__DIRECTIVE__
Return every line of text from each listing below without changing a character, and omit the pictures from your answer.

[Dataset items]
· · · ·

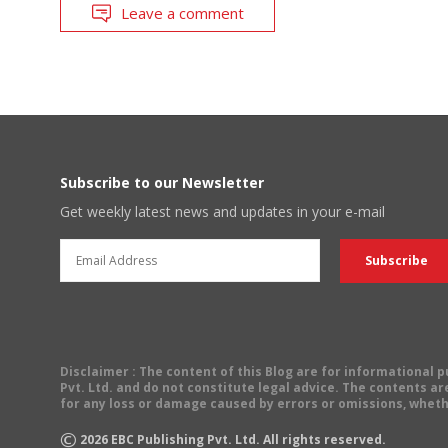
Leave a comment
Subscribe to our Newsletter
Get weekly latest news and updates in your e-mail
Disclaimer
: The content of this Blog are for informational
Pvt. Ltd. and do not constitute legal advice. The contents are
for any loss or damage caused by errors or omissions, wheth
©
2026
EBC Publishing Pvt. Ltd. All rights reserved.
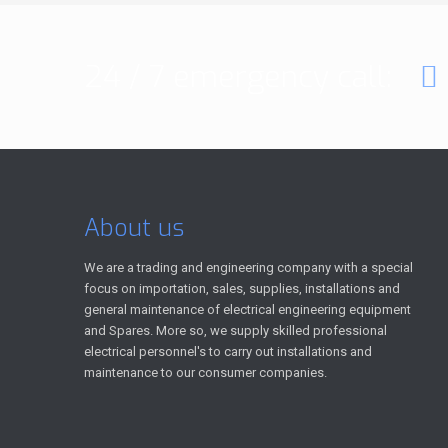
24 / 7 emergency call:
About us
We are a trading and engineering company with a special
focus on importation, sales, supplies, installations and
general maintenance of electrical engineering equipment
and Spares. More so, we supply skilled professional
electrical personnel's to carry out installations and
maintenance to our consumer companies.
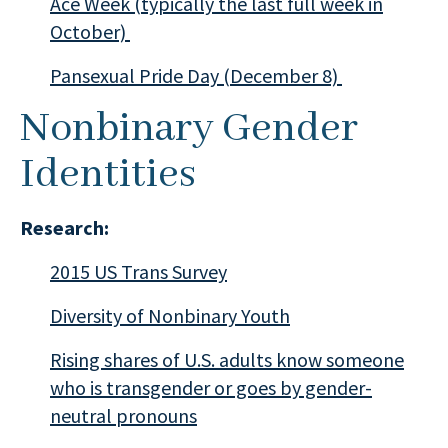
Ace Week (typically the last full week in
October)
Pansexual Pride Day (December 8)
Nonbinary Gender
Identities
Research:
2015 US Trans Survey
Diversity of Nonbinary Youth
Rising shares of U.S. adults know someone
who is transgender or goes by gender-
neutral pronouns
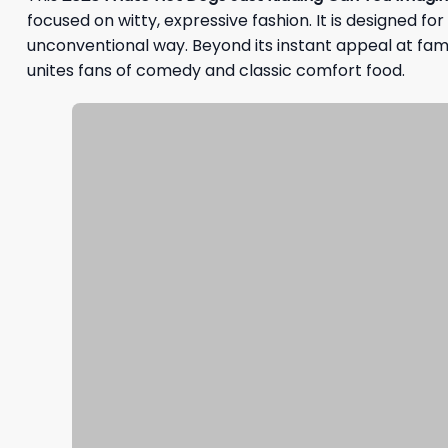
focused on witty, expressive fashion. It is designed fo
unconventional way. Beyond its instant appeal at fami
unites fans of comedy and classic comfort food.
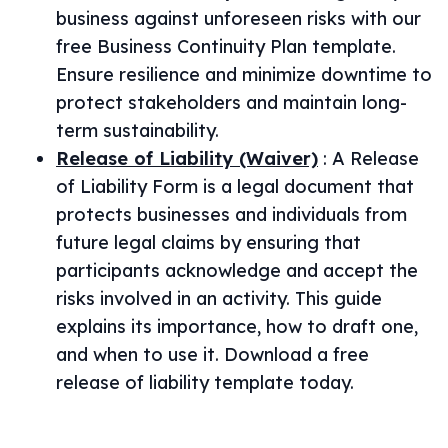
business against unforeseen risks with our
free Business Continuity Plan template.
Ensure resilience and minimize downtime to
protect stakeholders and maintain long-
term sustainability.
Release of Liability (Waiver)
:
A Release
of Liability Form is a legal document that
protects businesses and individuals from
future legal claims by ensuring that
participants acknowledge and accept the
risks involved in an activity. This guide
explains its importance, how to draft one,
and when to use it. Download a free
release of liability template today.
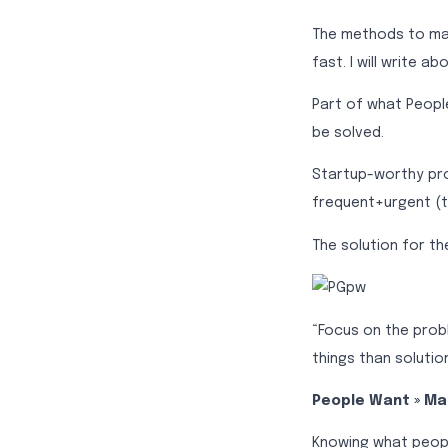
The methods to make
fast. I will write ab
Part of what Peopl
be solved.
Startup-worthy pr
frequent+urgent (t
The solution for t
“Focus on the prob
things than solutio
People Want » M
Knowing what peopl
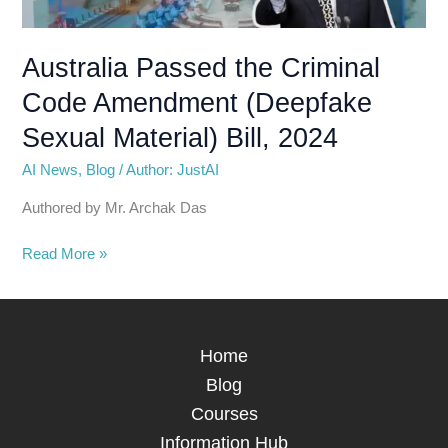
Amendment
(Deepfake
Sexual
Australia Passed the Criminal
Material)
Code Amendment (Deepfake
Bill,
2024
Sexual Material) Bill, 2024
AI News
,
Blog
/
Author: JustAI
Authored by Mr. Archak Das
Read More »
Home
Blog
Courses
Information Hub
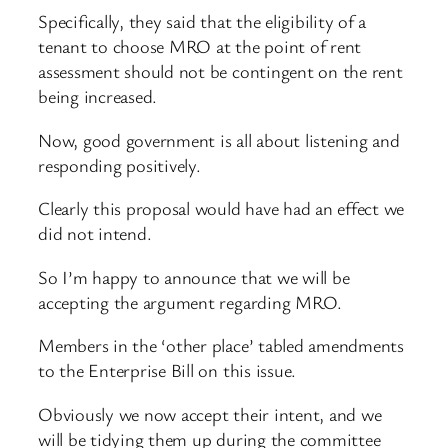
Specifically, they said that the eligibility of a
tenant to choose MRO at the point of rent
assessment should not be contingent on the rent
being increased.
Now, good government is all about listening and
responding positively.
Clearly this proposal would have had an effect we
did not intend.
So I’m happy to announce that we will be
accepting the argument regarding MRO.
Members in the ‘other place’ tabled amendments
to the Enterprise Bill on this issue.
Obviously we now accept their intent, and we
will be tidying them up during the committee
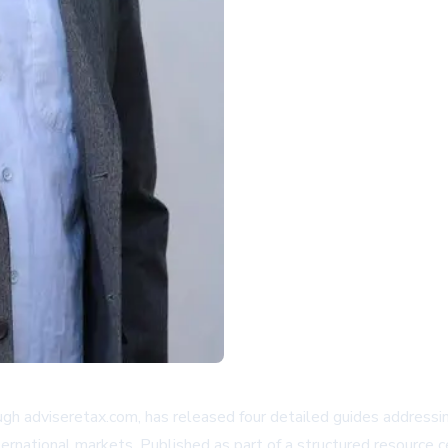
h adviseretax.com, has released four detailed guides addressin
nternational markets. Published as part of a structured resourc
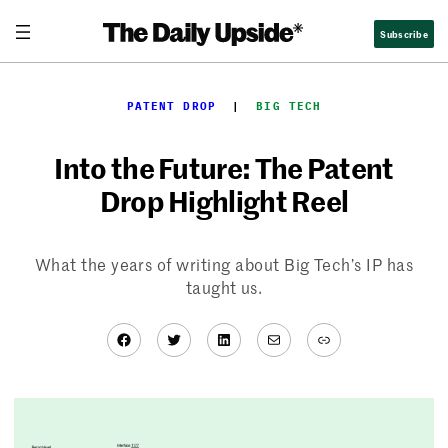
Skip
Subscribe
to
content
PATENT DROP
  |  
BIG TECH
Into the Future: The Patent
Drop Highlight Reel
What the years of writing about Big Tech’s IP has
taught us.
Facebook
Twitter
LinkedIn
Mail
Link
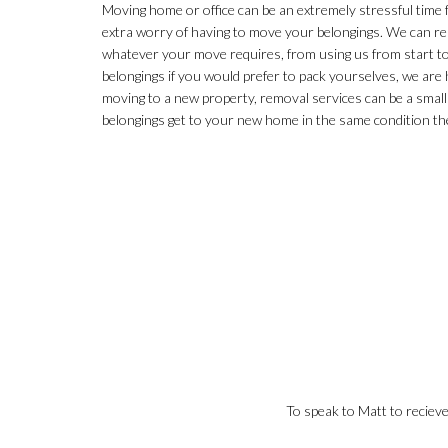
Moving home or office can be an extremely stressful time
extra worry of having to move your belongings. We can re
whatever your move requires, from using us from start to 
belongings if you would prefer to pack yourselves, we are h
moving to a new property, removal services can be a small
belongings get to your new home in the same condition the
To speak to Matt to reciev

· · · ·

__FINAL ANSWER__
Leave a comment
Subscribe to our Newsletter
Get weekly latest news and updates in your e-mail
Disclaimer
: The content of this Blog are for informational
Pvt. Ltd. and do not constitute legal advice. The contents are
for any loss or damage caused by errors or omissions, wheth
©
2026
EBC Publishing Pvt. Ltd. All rights reserved.
24 / 7 emergency call:
About us
We are a trading and engineering company with a special
focus on importation, sales, supplies, installations and
general maintenance of electrical engineering equipment
and Spares. More so, we supply skilled professional
electrical personnel's to carry out installations and
maintenance to our consumer companies.
Ace Week (typically the last full week in
October)
Pansexual Pride Day (December 8)
Nonbinary Gender
Identities
Research:
2015 US Trans Survey
Diversity of Nonbinary Youth
Rising shares of U.S. adults know someone
who is transgender or goes by gender-
neutral pronouns
focused on witty, expressive fashion. It is designed fo
unconventional way. Beyond its instant appeal at fami
unites fans of comedy and classic comfort food.
business against unforeseen risks with our
free Business Continuity Plan template.
Ensure resilience and minimize downtime to
protect stakeholders and maintain long-
term sustainability.
Release of Liability (Waiver)
:
A Release
of Liability Form is a legal document that
protects businesses and individuals from
future legal claims by ensuring that
participants acknowledge and accept the
risks involved in an activity. This guide
explains its importance, how to draft one,
and when to use it. Download a free
release of liability template today.
The methods to make
fast. I will write ab
Part of what Peopl
be solved.
Startup-worthy pr
frequent+urgent (t
The solution for t
“Focus on the prob
things than solutio
People Want » M
Knowing what peopl
Amendment
(Deepfake
Sexual
Australia Passed the Criminal
Material)
Code Amendment (Deepfake
Bill,
2024
Sexual Material) Bill, 2024
AI News
,
Blog
/
Author: JustAI
Authored by Mr. Archak Das
Read More »
Home
Blog
Courses
Information Hub
Specifically, they said that the eligibility of a
tenant to choose MRO at the point of rent
assessment should not be contingent on the rent
being increased.
Now, good government is all about listening and
responding positively.
Clearly this proposal would have had an effect we
did not intend.
So I’m happy to announce that we will be
accepting the argument regarding MRO.
Members in the ‘other place’ tabled amendments
to the Enterprise Bill on this issue.
Obviously we now accept their intent, and we
will be tidying them up during the committee
h adviseretax.com, has released four detailed guides addressin
nternational markets. Published as part of a structured resourc
Skip
Subscribe
to
content
PATENT DROP
  |  
BIG TECH
Into the Future: The Patent
Drop Highlight Reel
What the years of writing about Big Tech’s IP has
taught us.
Facebook
Twitter
LinkedIn
Mail
Link
Moving home or office can be an extremely stressful time
extra worry of having to move your belongings. We can re
whatever your move requires, from using us from start to 
belongings if you would prefer to pack yourselves, we are h
moving to a new property, removal services can be a small
belongings get to your new home in the same condition the
To speak to Matt to reciev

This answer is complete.